North American Summary and Highlights 15 January
Overview - A soft UK CPI had little FX impact, while USD losses on a soft US core CPI were largely erased.
North American session
December US CPI with a 0.4% increase was in line with expectations overall, but the ex food and energy gain of 0.2%, 0.225% before rounding, was on the low side of consensus, and the USD slipped, while USTs and equites rallied. Fed commentary after the release from Barkin, Williams and Goolsbee expressed cautious optimism, and the UST gains were largely sustained. Despite this USD gains were largely erased with the USD ending close to pre-data levels.

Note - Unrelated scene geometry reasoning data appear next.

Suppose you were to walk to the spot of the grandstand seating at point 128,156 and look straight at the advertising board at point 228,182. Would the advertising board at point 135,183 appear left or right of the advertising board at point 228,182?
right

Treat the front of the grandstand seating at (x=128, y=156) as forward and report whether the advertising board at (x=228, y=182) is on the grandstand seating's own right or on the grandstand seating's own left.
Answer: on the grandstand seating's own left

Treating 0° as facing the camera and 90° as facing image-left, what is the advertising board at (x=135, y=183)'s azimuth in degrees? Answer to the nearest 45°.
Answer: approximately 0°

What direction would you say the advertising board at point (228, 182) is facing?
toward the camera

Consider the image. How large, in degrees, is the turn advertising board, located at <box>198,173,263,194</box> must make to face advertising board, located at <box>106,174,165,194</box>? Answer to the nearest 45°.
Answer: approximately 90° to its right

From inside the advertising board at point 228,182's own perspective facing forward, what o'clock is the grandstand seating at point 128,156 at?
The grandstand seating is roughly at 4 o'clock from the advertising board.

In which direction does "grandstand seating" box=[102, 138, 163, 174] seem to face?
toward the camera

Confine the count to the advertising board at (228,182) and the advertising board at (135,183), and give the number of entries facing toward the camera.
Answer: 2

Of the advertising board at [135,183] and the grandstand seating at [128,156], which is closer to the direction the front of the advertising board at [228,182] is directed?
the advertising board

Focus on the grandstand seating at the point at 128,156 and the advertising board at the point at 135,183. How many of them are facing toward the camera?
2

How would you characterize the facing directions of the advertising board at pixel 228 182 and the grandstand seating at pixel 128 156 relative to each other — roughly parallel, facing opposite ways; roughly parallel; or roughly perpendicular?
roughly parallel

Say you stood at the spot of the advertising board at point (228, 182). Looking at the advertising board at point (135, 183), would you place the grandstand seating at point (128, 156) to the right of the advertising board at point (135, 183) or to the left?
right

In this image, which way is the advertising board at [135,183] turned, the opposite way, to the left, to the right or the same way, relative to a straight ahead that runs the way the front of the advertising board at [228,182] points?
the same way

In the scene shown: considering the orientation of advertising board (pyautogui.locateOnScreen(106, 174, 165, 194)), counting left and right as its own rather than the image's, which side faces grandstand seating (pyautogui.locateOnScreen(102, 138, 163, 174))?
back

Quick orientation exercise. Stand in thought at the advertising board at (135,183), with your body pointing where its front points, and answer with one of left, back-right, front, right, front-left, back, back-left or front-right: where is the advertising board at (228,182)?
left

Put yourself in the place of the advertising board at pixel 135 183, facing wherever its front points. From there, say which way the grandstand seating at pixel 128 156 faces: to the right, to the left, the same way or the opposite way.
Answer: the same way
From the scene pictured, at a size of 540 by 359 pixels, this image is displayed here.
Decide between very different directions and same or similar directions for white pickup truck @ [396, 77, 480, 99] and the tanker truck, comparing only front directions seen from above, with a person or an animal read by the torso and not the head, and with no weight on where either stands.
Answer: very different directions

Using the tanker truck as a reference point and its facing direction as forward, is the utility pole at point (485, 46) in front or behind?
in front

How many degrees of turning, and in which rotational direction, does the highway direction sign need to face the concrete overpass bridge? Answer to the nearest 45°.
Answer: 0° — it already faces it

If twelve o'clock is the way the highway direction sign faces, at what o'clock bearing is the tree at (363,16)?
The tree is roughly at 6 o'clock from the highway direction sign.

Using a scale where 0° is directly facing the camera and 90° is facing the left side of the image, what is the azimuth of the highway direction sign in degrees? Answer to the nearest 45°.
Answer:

EUR/USD, after bouncing to 1.0350 ended near pre-data levels around 1.03, while GBP and CAD made only marginal gains. AUD/USD, rising to .6230 from .62 performed better than most. USD/JPY fell to around 156.50 from near 157 ahead of the data.
European morning session
The USD was generally weaker through the European morning, although losses were generally modest. USD/JPY was the biggest mover, dropping around half a figure to 156.80, while EUR/USD gained just 10 pips to 1.0305. GBP/USD managed 20 pips to 1.2225, and there were similar small gains in AUD and CAD.
The main news on the morning was the December UK CPI data. Consensus was for headline CPI to remain unchanged at November’s 2.6%, but there was a drop to 2.5%, very similar to EZ headline inflation. This December figure was driven by higher petrol costs while the headline masked a drop in both core and services inflation of 0.3% and 0.6% respectively, the almost three–year low of 4.4% in services thereby providing a much more reassuring message than the November data. Looking at the CPI details, adjusted data also painted a much softer picture than base-effected y/y numbers, but EUR/GBP nevertheless only gained briefly, and finished the morning slightly lower at 0.8430, despite the data knocking almost 10bps of UK front end yields.
Other data was much as expected, with the German annual GDP data showing a 0.2% decline, suggesting a 0.1% decline in Q4.